Чтение онлайн

ЖАНРЫ

Шрифт:

Франц покраснел, зыркнул на покачнувшуюся явно не от сквозняка занавеску, заменяющую дверь, вскочил.

– Не кипятись, – легонько стукнул ладонью по столу пан Войцех. – Ради твоего же блага отказываю. Она у нас девка балованная, блажная. Ты же, как отец, надорвешься в шахтах, ее обеспечить пытаясь.

Домой шли молча, только мать часто останавливалась и подолгу стояла, тяжело дыша и держась за грудь.

Вечером прибежала Альбинка, долго бранила отца и шептала Францу, что ни за кого, кроме него, не пойдет. Но на предложение сбежать в далекий Петербург отшатнулась, округлила глаза.

– Ты что, без благословения? Невенчанной?

– Почему невенчанной? – опять залился краской Франц. – Да я хоть завтра.

Но завтра нужно было опять спускаться с десятками таких же, как он, в шахту.

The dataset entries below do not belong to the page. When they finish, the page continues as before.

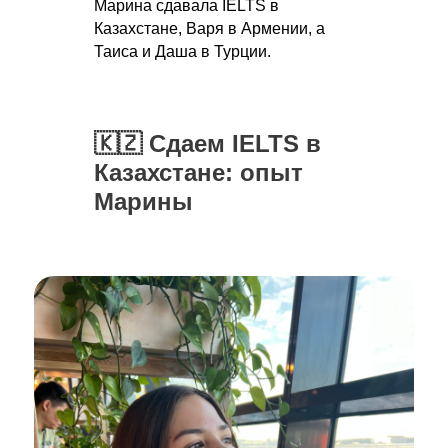
Марина сдавала IELTS в
Казахстане, Варя в Армении, а
Таиса и Даша в Турции.
🇰🇿 Сдаем IELTS в
Казахстане: опыт
Марины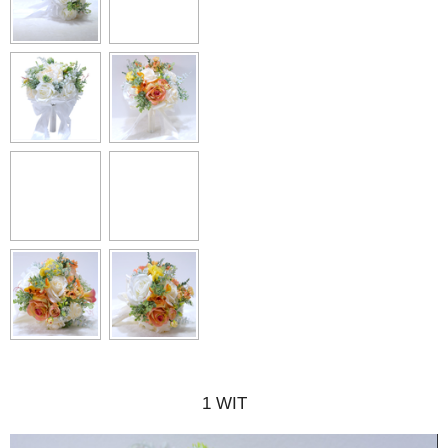
1 WIT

И послезавтра. И послепослезавтра. А в четверг умерла мать. Захрипела к концу ночи, уже под самое утро, разорвала рубашку на груди, два раза выдохнула: «Ogien! Ogien! [19] » – вскрикнула и затихла.

После нищенских похорон Франц заколотил единственное окно серыми досками, хотя знал, что в этот дом он уже никогда не вернется. Да и в Величку если когда и приедет, то только за Альбинкой, если сумеет разбогатеть в холодной России. Кабы знать тогда, во что превратит его жизнь этот город с ледышкой заместо сердца.

19

«Огонь! Огонь!» (польск.).

Вернулся только через три года. На завалившееся крыльцо родительского дома еле взглянул – спешил к подворью пана Шикница. В новом пиджаке, в добротных ботинках, с булавкой в галстуке. А обратно шел, не видя дороги. Ноги принесли в корчму, где он в первый раз в жизни попробовал водку. Да так преуспел, что пропил почти все, что вез, чтобы удивить отца невесты, даже галстучную булавку – утром еле наскреб на обратную дорогу. Но что такое деньги, когда жизнь кончилась? Пан Войцех, увидев визитера, сперва захлопнул дверь, а через минуту, кряхтя, спустившись с крыльца, смущенно разгладил изрядно поседевшие усы и рассказал, что Альбинка уже два года с гаком, как замужем за Адамом Качинским, свадьбу справили знатную, проживают они теперь с мужем в Петербурге, а в последнем письме дочь написала, что родила девчонку, внучку, получается, и они вот со старухой думают, не собраться ли погостить в русскую столицу.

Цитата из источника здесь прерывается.